= Document section =
Another study explored regression trees for vulnerability detection⁴⁴. Similarly, a hybrid approach using deep learning-based lightweight-assisted vulnerability was used in a study pertaining to the same, while another research used minimum intermediate representation learning^45,46. The researchers exploit program slicing and binary gated recurrent unit (BGRU) in a similar nature of study, while code slicing using code metrics as features is used to detect vulnerabilities related to pointer usage^47,48. Other studies implemented deep learning techniques like CNN and others, along with feature selection, for detecting SQL and cross-site scripting vulnerability^48,49,50,51. Yet another study proposed a model based on source feature learning and classification⁵². It has been observed that feature selection is frequently studied alongside machine learning approaches for vulnerability detection^53,54,55.

Two similar studies used word2vec and LSTM to identify code with cross-site scripting, SQL injection, cross-site forgery, and open redirect vulnerability^56,57. The recurring neural network model called BiLSTM is used to focus on buffer errors and resource management vulnerability detection⁵⁸. Similarly, BiLSTM and taint analysis performed well in one of the research pursuits conducted in the same context⁵⁹. Techniques like CNN, long-short-term memory (LSTM), and directed graphs were used for vulnerability detection⁶⁰.

One of the related studies in this regard compared the Random forest, CNN, and RNN techniques to benchmark vulnerability detection⁶¹. Similarly, the GNN-based model outperformed for vulnerability detection^62,63. Another study presented a comparative analysis using Naïve Bayes, decision trees, SVM, k-nearest neighbor, and RF to evaluate software vulnerability detection performance^64,65,66,67. Yet another study focusing on SVM, multinomial Naïve Bayes classifiers, and bidirectional encoders based on BERT transfer learning concluded that BERT outperformed other methods in detecting vulnerability⁶⁸. Notably, none of the studies reviewed considered the semantic similarity of code, prominent the gap in the deep learning techniques used for vulnerability detection. In contrast, our work extracts the semantic similarity of the code, enhancing system performance, as further detailed in the results section.

Improper input validation, a major cause of security vulnerability in computing applications, can trigger SQL injection attacks, missing authorization, cross-site scripting (XSS) attacks, and buffer overflows. The Common Weakness Enumeration (CWE) project of the Mitre organization, a comprehensive dictionary of software weaknesses, ranked input validation as the fourth most frequently occurring and dangerous security vulnerability in 2021^69,70. Therefore, we selected improper input validation, cross-site scripting, buffer overflow, missing authorization, and SQL injection vulnerability ranked among the top 25 most impactfull and dangerous security vulnerabilities listed by CWE for evaluating our proposed system. Table 1 below shows some vulnerability detection techniques commonly used to analyze the selected vulnerability.

= Questions =
1) According to the vulnerability detection review, where did the CWE project rank input validation in 2021?
2) Return the stretch of the vulnerability detection review from "Two similar studies" through "for vulnerability detection⁶⁰.".
3) Condense the vulnerability detection review's paragraph beginning "Two similar studies used word2vec" into a bulleted list.
The records have no part in this work.

= Extracted material =
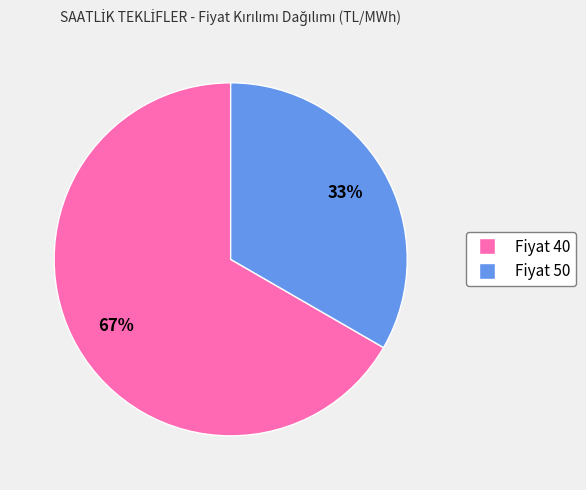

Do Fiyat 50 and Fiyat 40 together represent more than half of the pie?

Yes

--

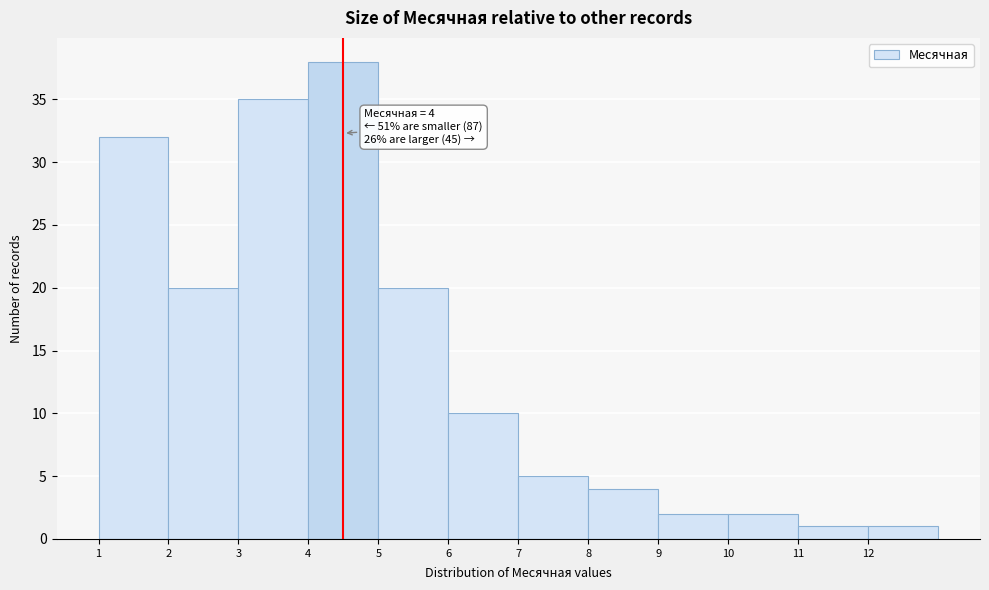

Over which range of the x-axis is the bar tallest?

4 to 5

= Task responses =
1) Fourth most frequently occurring and dangerous security vulnerability.

2)
Two similar studies used word2vec and LSTM to identify code with cross-site scripting, SQL injection, cross-site forgery, and open redirect vulnerability^56,57. The recurring neural network model called BiLSTM is used to focus on buffer errors and resource management vulnerability detection⁵⁸. Similarly, BiLSTM and taint analysis performed well in one of the research pursuits conducted in the same context⁵⁹. Techniques like CNN, long-short-term memory (LSTM), and directed graphs were used for vulnerability detection⁶⁰.

3)
- Word2vec and LSTM: used in two similar studies to identify code with cross-site scripting, SQL injection, cross-site forgery, and open redirect vulnerability.
- BiLSTM, a recurrent neural network model: used to detect buffer error and resource management vulnerabilities.
- BiLSTM with taint analysis: performed well in one study in the same context.
- CNN, LSTM, and directed graphs: used for vulnerability detection.